When my first child was introduced to her great grandad, he held her and was looking down at her and said "It must be great to be a baby. Eat, sleep, and just blow-off!" I knew exactly what he meant!

My first child had terrible colic, and I can well remember walking the streets late at night pushing her in her pram trying to pacify her and she crying so very loudly because she was in so much pain. Eventually she was so exhausted with the pain and the crying that she fell asleep, and then I could go home and try to have a normal life. But it was so frustrating at being unable to stop the pain she had as parents are expected to know how to deal with these things. Eventually the community midwife, or it could've been the Health Visitor, I can't remember as it was so long ago, anyway, they suggested putting 2 or 3 drops of brandy in half a teaspoon of warm water and then when the baby opened its mouth to yell, just tip it in. The first time we did it she fell asleep so suddenly and became so relaxed and floppy that we were seriously concerned "Is she still alive?"

The other advice we were given was in the form of a serious question …

"Do you ever feel like doing something really drastic when she's been crying for hours, and whatever you've done hasn't worked, and all you want to do is to go to bed and sleep?" said the midwife or health visitor.

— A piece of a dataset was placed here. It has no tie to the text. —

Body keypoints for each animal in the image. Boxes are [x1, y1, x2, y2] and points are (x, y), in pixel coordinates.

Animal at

Feeling that this was a trick question to see if I was a 'fit parent' and to avoid my child being taken into care, I replied with some horror "No, of course not!", but knowing full well that I was lying through my teeth as I had entertained several thoughts like that when walking the streets in the rain, the cold, and the dark, with a pram containing a child crying incessantly and seemingly with nothing being done to stop the child crying! Looking back now I'm surprised that a policeman didn't stop me and ask what was going on!

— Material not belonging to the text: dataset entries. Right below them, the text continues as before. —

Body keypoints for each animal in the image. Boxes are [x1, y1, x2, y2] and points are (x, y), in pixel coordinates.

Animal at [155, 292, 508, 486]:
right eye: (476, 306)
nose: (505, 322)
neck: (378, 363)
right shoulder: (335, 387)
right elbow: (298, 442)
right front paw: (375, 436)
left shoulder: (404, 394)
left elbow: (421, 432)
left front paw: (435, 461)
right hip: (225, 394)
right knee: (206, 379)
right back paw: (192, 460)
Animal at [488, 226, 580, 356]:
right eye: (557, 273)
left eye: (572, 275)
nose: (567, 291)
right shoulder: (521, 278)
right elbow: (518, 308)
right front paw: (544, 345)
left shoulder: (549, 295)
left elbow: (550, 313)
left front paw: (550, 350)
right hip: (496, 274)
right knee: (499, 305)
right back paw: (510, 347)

"Well, I'll give you a tip. Open the window first before you throw the baby out, otherwise you'll have a helluva mess to clear up!" said the midwife/health visitor.

It took some moments to realise that she was joking!

I can remember coming back one afternoon from an early shift at the hospital when I was doing my paediatric placement, on the baby ward, to be greeted by my partner with "He's been crying all afternoon and nothing I've done has stopped it! He's your child, you deal with him!" whereupon said partner took themselves off to the toilet with three closed doors blanketing any noise from us. I rapidly found that I couldn't do anything to pacify him either, so in frustration I put my coat on and said "Sod you! I'm going down the pub!" and went out the front door and closed it behind me. As I did so I realised that the crying had stopped, and now there was peace and quiet! I looked through the letterbox at him sitting in his high-chair in the middle of the room, and he was looking at the door and grinning at me! Child 1, parent 0!

Parenthood is a wonderful thing ….. for other people!